3. **Renaming CSV File:**
   - **Train.csv:**  
     Rename the CSV file containing our project's dataset from `Train.csv` to `air_pollution_data.csv`. This renaming ensures clarity and prevents confusion during the subsequent process of splitting the data into training and testing sets for modeling purposes.

4. **Exploring Data Sources:**
   - **Ground-Based Sensors:**  
     Understand the structure and content of the sensor data, focusing on how PM2.5 measurements are recorded and aggregated.
     
   - **[GFS Weather Data](https://developers.google.com/earth-engine/datasets/catalog/NOAA_GFS0P25):**  
     Familiarize with the weather variables provided by the GFS dataset and how they can influence PM2.5 levels.
     
   - **[Sentinel 5P Satellite Data](https://developers.google.com/earth-engine/datasets/catalog/sentinel-5p):**  
     Explore the satellite measurements of atmospheric pollutants and assess the completeness and relevance of the data.

5. **Data Storage:**
   - Organize the downloaded file into a structured directory within the project repository for easy access and management.

6. **Initial Data Inspection:**
   - Once the data is collected, we will perform a quick inspection to verify its structure and ensure it meets our requirements.

### Key Steps for Data Collection

1. **Download and Organize Data Files:**
   - Access the Zindi competition page and download the necessary datasets.
   - Store the datasets in designated folders within the project repository.

2. **Understand Data Structure and Content:**
   - Review the columns and data types in `Train.csv` and `Test.csv`.
   - Explore the metadata and key measurements provided by the satellite and weather data sources.

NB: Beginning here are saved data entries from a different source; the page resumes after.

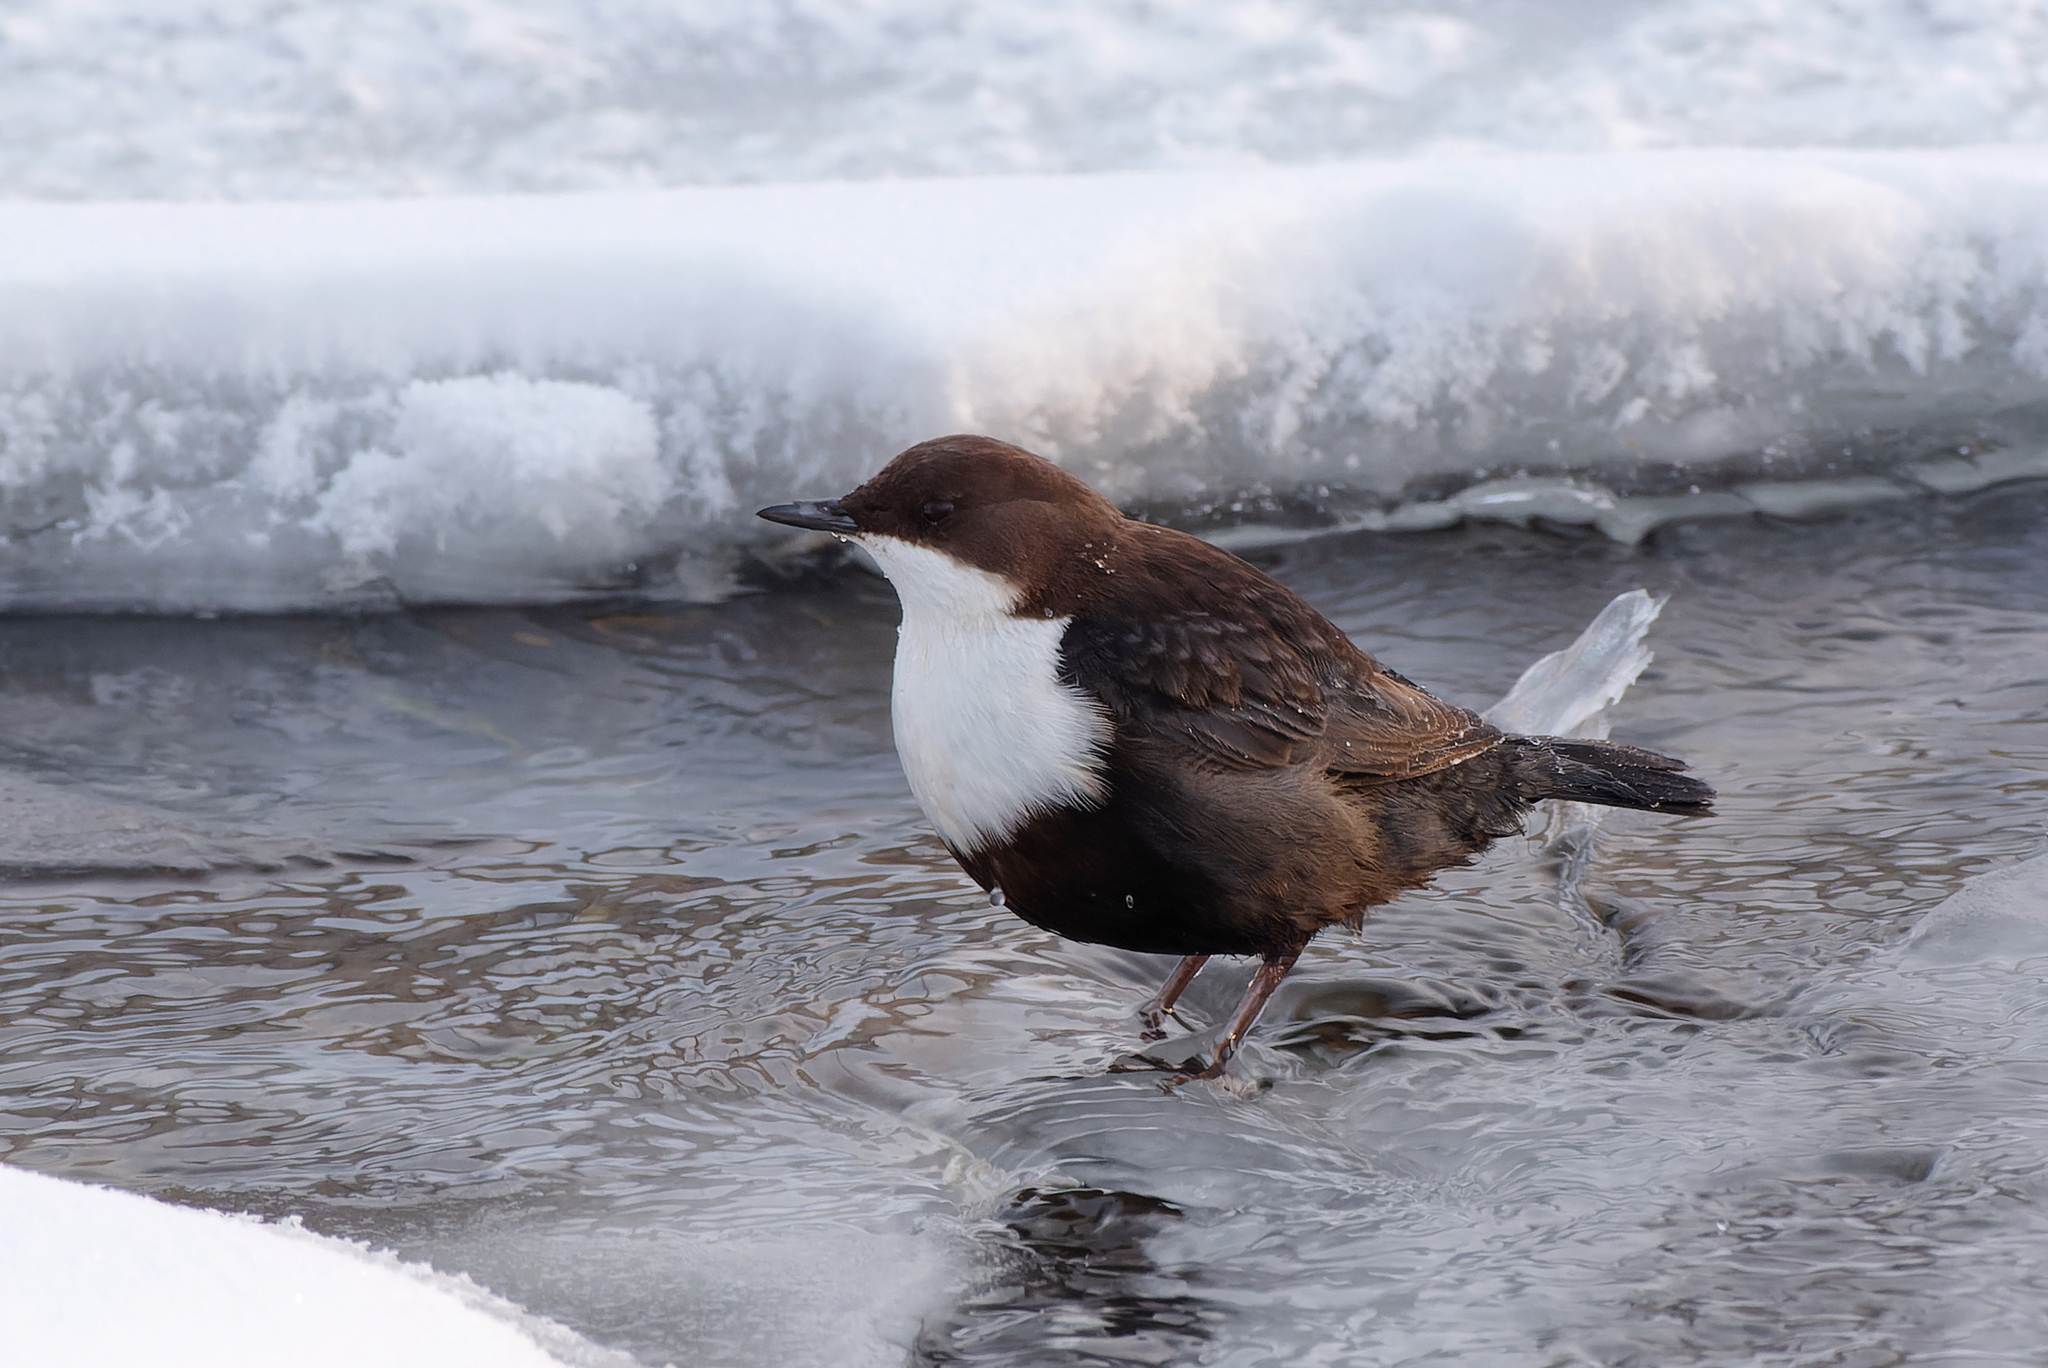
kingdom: Animalia
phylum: Chordata
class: Aves
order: Passeriformes
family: Cinclidae
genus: Cinclus
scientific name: Cinclus cinclus
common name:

3. **Verify Data Integrity:**
   - Check for file completeness and integrity to ensure that all necessary data is available for the subsequent analysis phases.

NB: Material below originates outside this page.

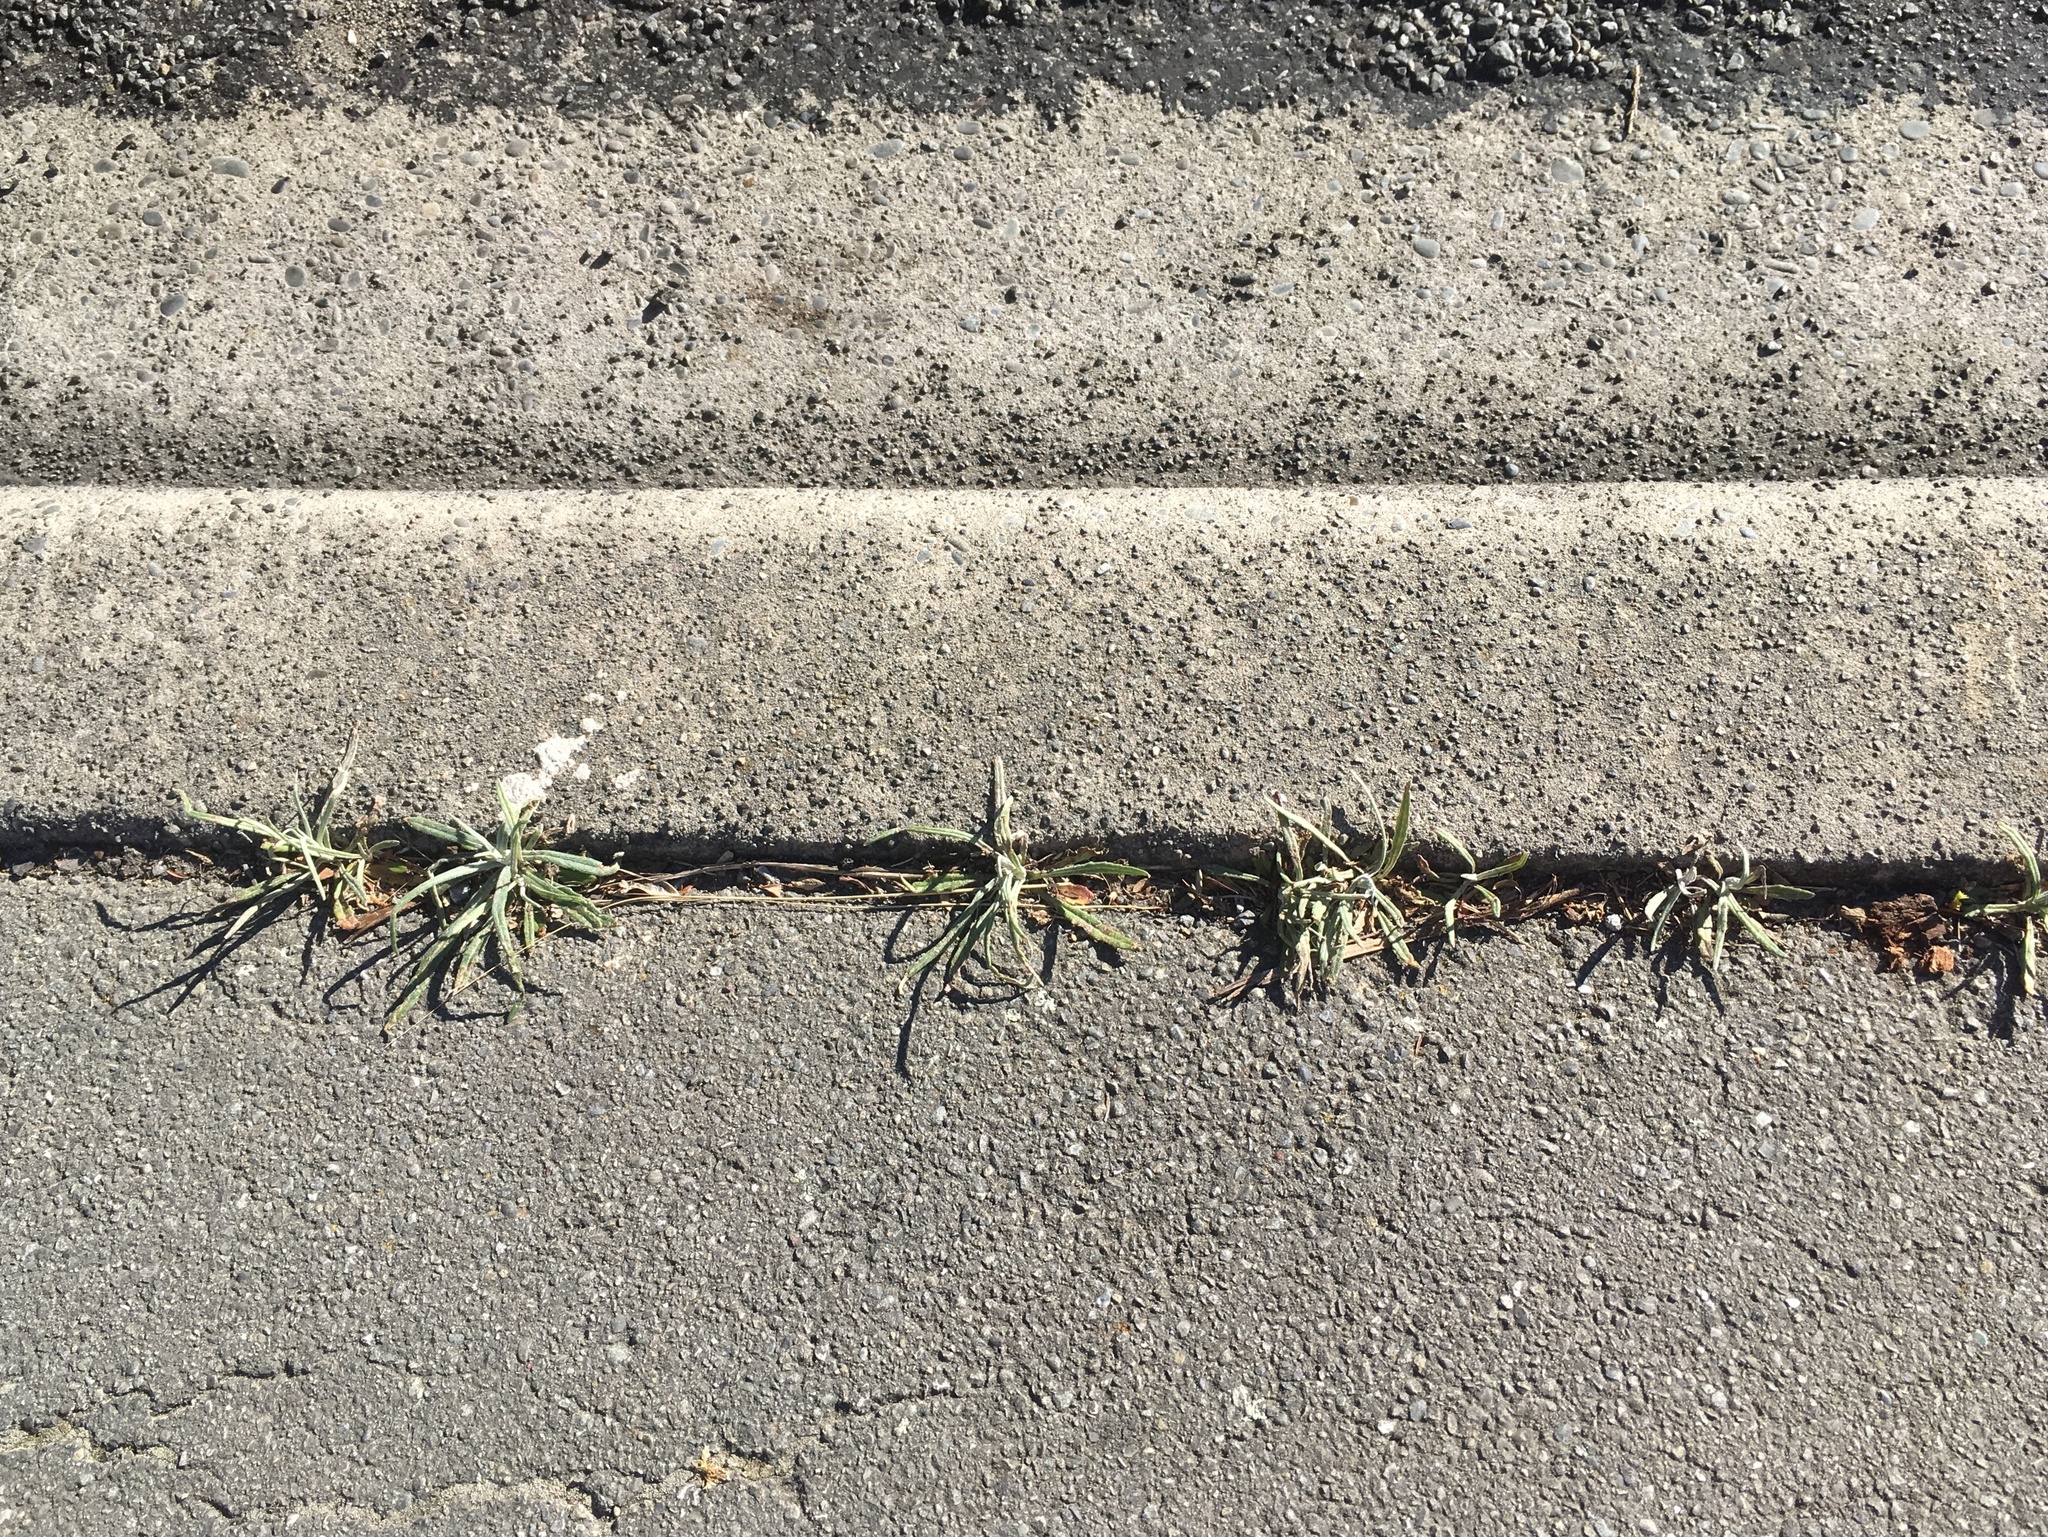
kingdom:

4. **Document Data Sources and Attributes:**
   - Maintain clear documentation of the data sources, variable definitions, and any relevant metadata to facilitate data understanding and preprocessing.

### Expected Outcome

By the end of this notebook, we will have successfully **collected and organized all necessary datasets** required for the project. This foundational step ensures that we have access to comprehensive and high-quality data, setting the stage for effective data cleaning, preprocessing, and subsequent modeling efforts.

---

## ⚙️ Setting-Up the Working Enviroment

In [1]:
import warnings
warnings.filterwarnings("ignore")

# Avoid restarting Kernel 
%load_ext autoreload
%autoreload 2

import pandas as pd

---

## 📥 Loading the Data

In this project, our focus is solely on the training dataset (`Train.csv`). This decision is based on our objective to develop and validate a predictive model for **PM2.5 particulate matter** concentrations without participating in the Zindi competition's submission process.

In [2]:
# Load the data into a Pandas DataFrame
df = pd.read_csv('../data/air_pollution_data.csv')

---

## 🔍 Initial Data Inspection

In [3]:
df.head()

Unnamed: 0,id,site_id,site_latitude,site_longitude,city,country,date,hour,sulphurdioxide_so2_column_number_density,sulphurdioxide_so2_column_number_density_amf,...,cloud_cloud_top_height,cloud_cloud_base_pressure,cloud_cloud_base_height,cloud_cloud_optical_depth,cloud_surface_albedo,cloud_sensor_azimuth_angle,cloud_sensor_zenith_angle,cloud_solar_azimuth_angle,cloud_solar_zenith_angle,pm2_5
0,id_vjcx08sz91,6531a46a89b3300013914a36,6.53257,3.39936,Lagos,Nigeria,2023-10-25,13,,,...,,,,,,,,,,12.015
1,id_bkg215syli,6531a46a89b3300013914a36,6.53257,3.39936,Lagos,Nigeria,2023-11-02,12,,,...,,,,,,,,,,42.2672
2,id_oui2pot3qd,6531a46a89b3300013914a36,6.53257,3.39936,Lagos,Nigeria,2023-11-03,13,,,...,6791.682888,51171.802486,5791.682829,11.816715,0.192757,-96.41189,61.045123,-121.307414,41.898269,39.450741
3,id_9aandqzy4n,6531a46a89b3300013914a36,6.53257,3.39936,Lagos,Nigeria,2023-11-08,14,,,...,,,,,,,,,,10.5376
4,id_ali5x2m4iw,6531a46a89b3300013914a36,6.53257,3.39936,Lagos,Nigeria,2023-11-09,13,0.000267,0.774656,...,1451.050659,96215.90625,451.050598,10.521009,0.153114,-97.811241,49.513439,-126.064453,40.167355,19.431731


The data is retrieved and verified. Now, it is ready for further analysis.